Transcribe every one of the lines below without any change, omitting the pictures from your answer.
===== MATERIAL PROVIDED
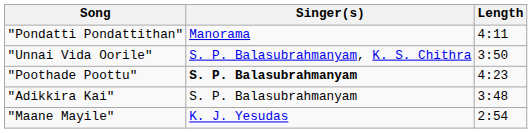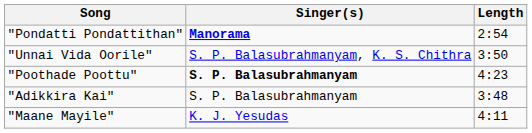"Pondatti Pondattithan" | Singer(s): normal -> bold
"Pondatti Pondattithan" | Length: 4:11 -> 2:54
"Maane Mayile" | Length: 2:54 -> 4:11
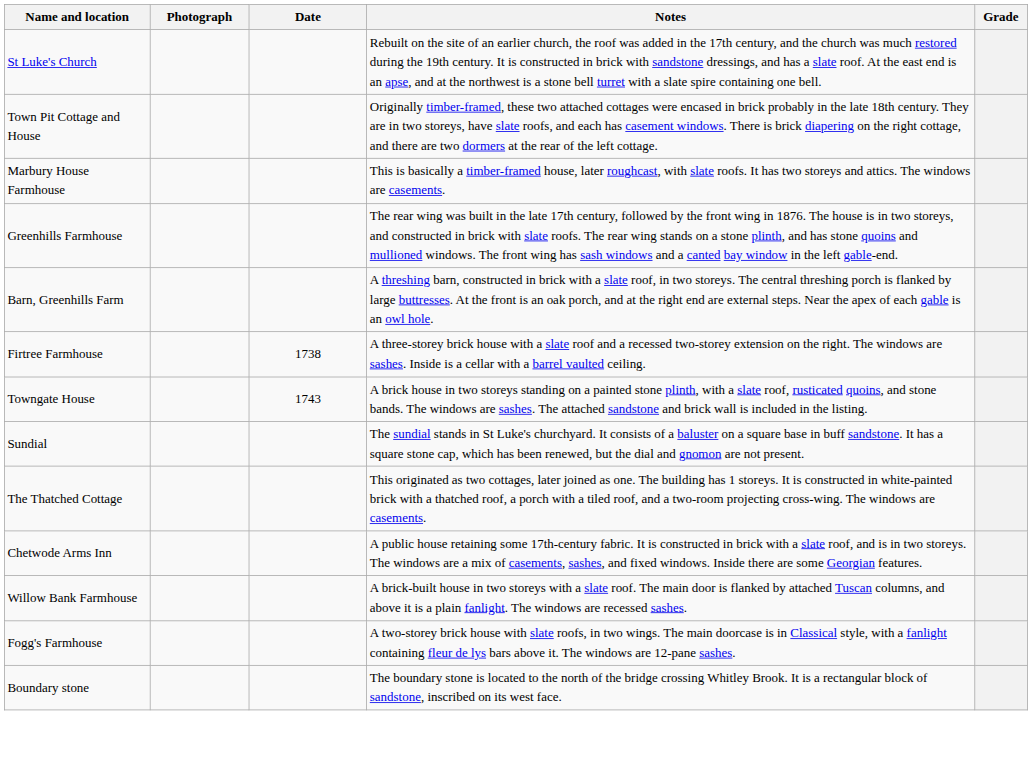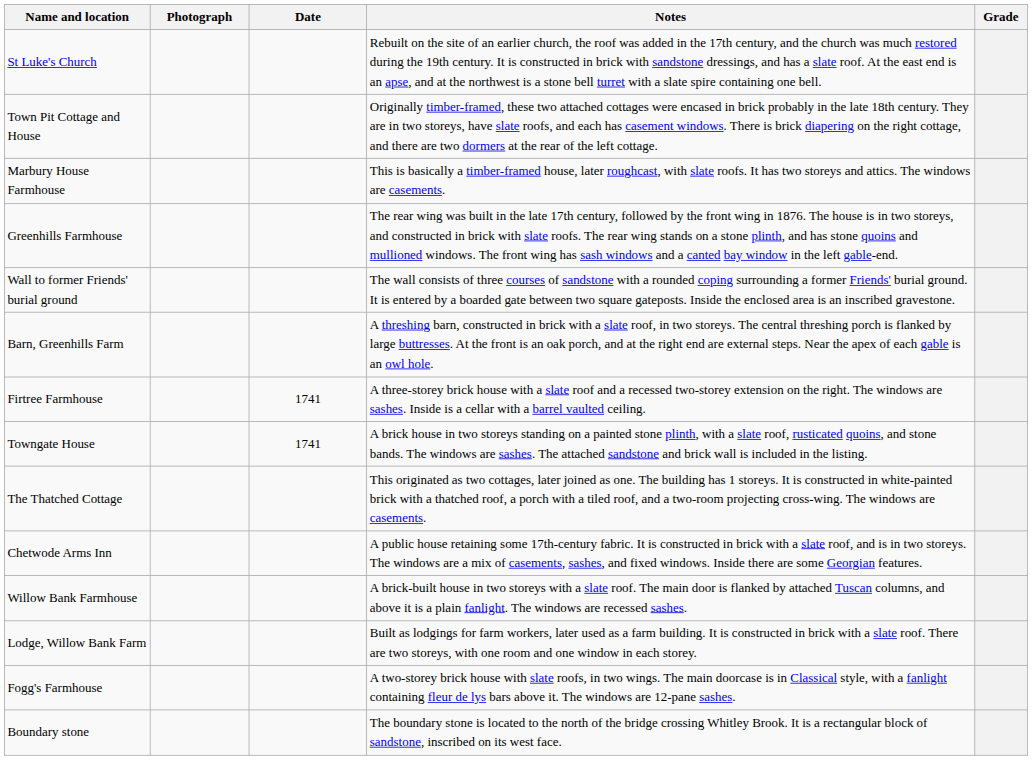+ row: Wall to former Friends' burial ground | The wall consists of three courses of sandstone with a rounded coping surrounding a former Friends' burial ground. It is entered by a boarded gate between two square gateposts. Inside the enclosed area is an inscribed gravestone.
Firtree Farmhouse | Date: 1738 -> 1741
Towngate House | Date: 1743 -> 1741
- row: Sundial | The sundial stands in St Luke's churchyard. It consists of a baluster on a square base in buff sandstone. It has a square stone cap, which has been renewed, but the dial and gnomon are not present.
+ row: Lodge, Willow Bank Farm | Built as lodgings for farm workers, later used as a farm building. It is constructed in brick with a slate roof. There are two storeys, with one room and one window in each storey.
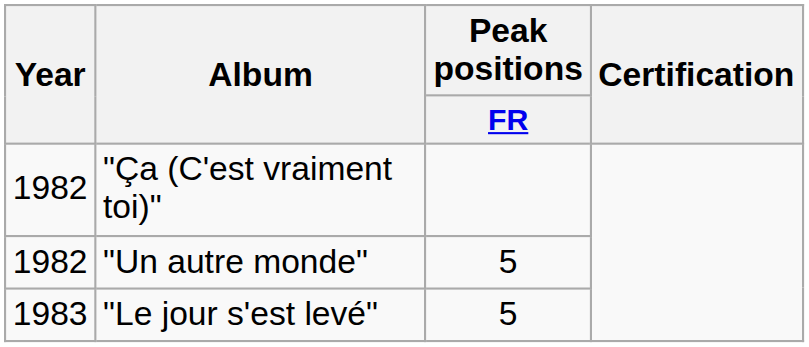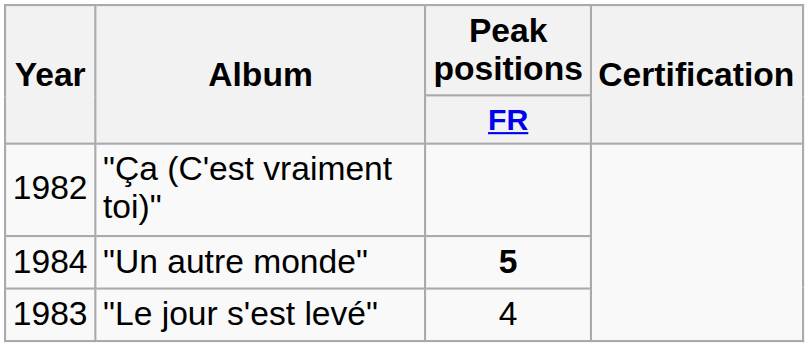"Un autre monde" | Year: 1982 -> 1984
"Un autre monde" | Peak positions / FR: normal -> bold
"Le jour s'est levé" | Peak positions / FR: 5 -> 4
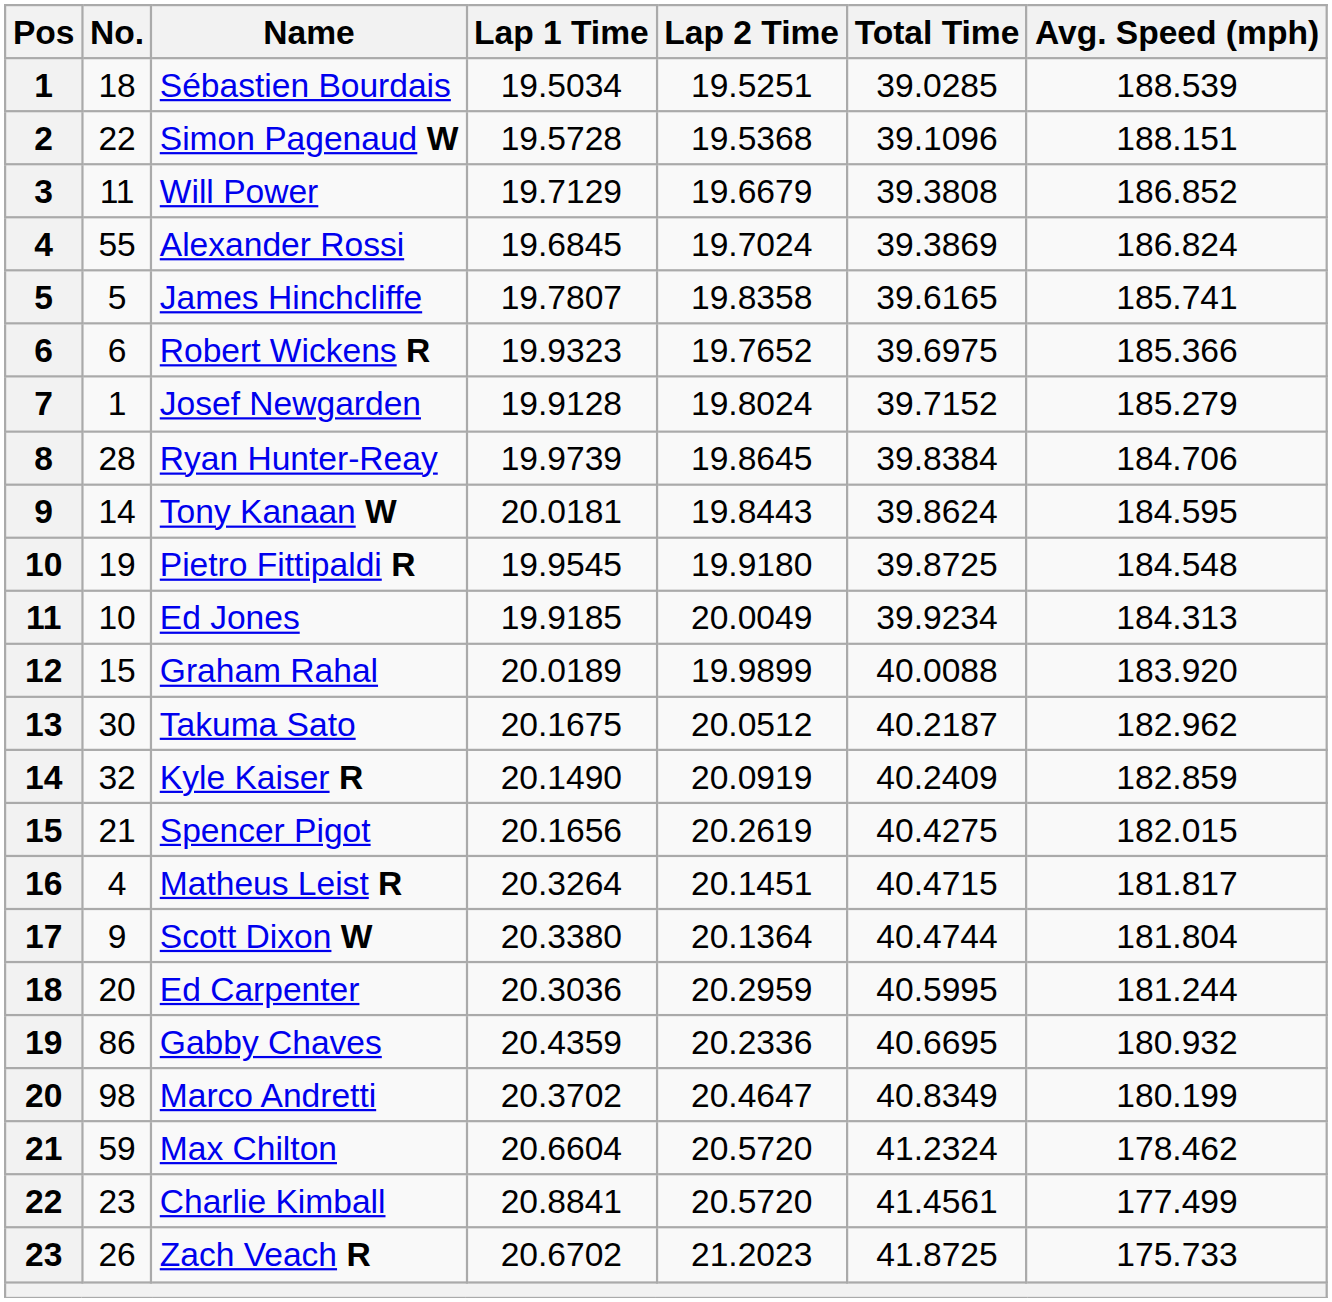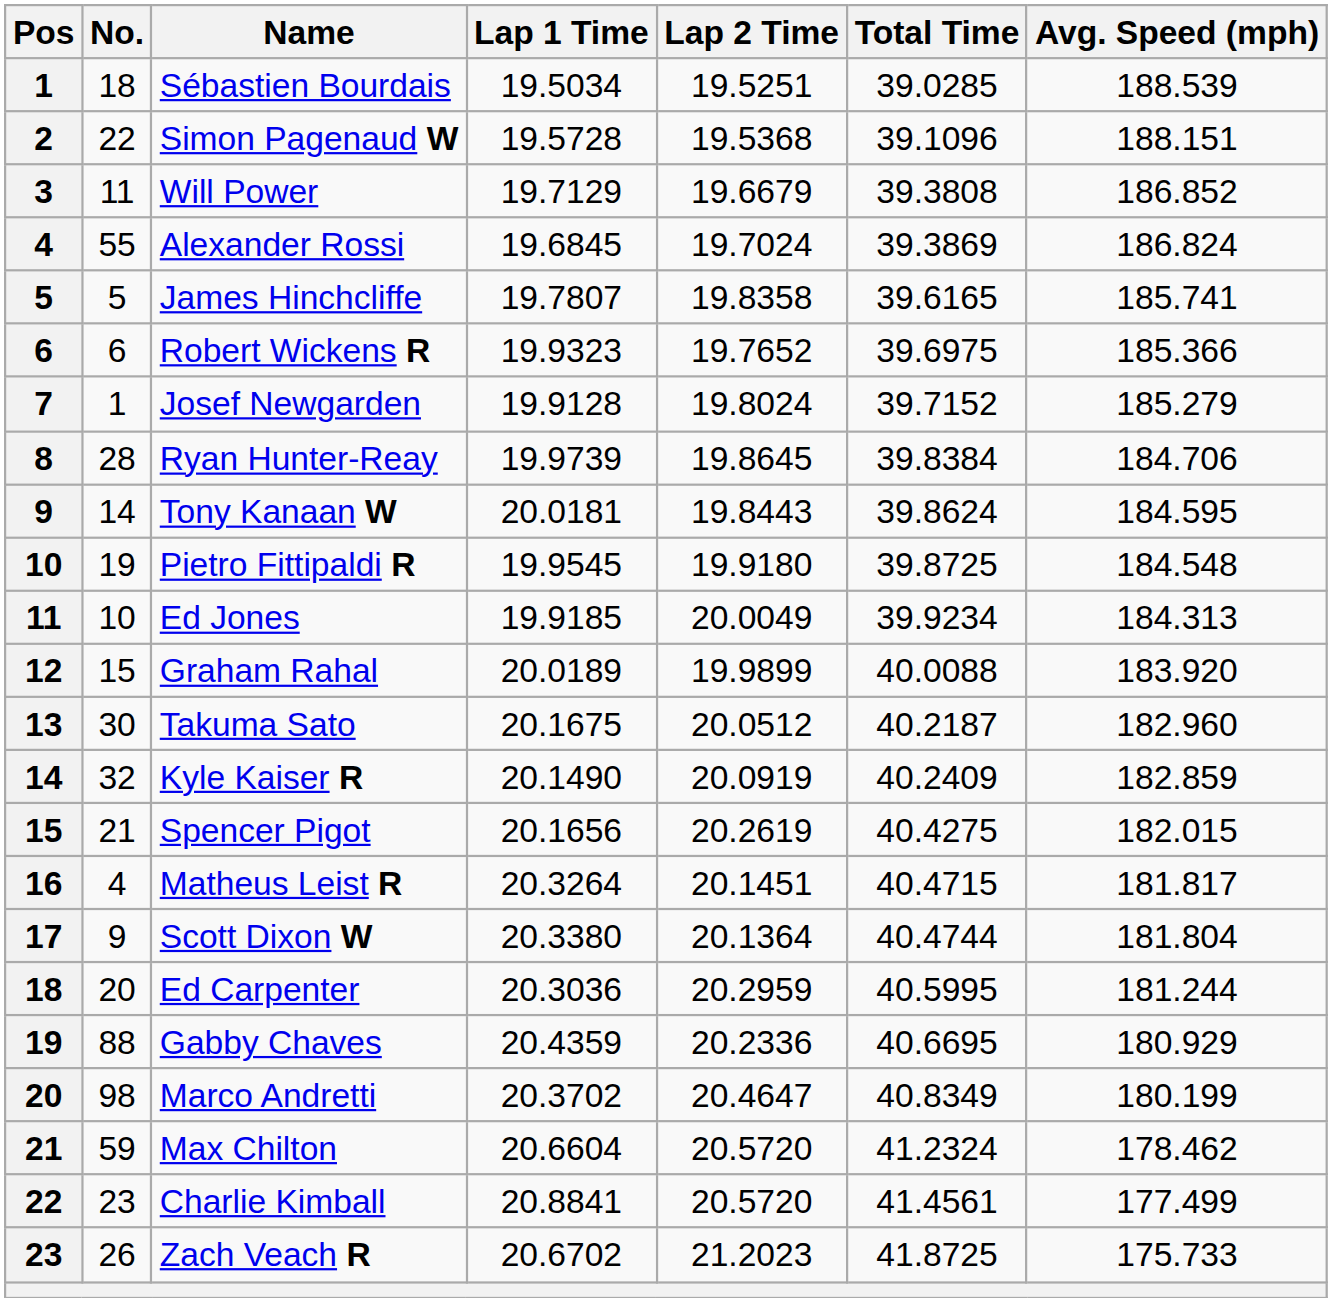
==========
SOLUTION BELOW
"Pondatti Pondattithan" | Singer(s): normal -> bold
"Pondatti Pondattithan" | Length: 4:11 -> 2:54
"Maane Mayile" | Length: 2:54 -> 4:11
+ row: Wall to former Friends' burial ground | The wall consists of three courses of sandstone with a rounded coping surrounding a former Friends' burial ground. It is entered by a boarded gate between two square gateposts. Inside the enclosed area is an inscribed gravestone.
Firtree Farmhouse | Date: 1738 -> 1741
Towngate House | Date: 1743 -> 1741
- row: Sundial | The sundial stands in St Luke's churchyard. It consists of a baluster on a square base in buff sandstone. It has a square stone cap, which has been renewed, but the dial and gnomon are not present.
+ row: Lodge, Willow Bank Farm | Built as lodgings for farm workers, later used as a farm building. It is constructed in brick with a slate roof. There are two storeys, with one room and one window in each storey.
"Un autre monde" | Year: 1982 -> 1984
"Un autre monde" | Peak positions / FR: normal -> bold
"Le jour s'est levé" | Peak positions / FR: 5 -> 4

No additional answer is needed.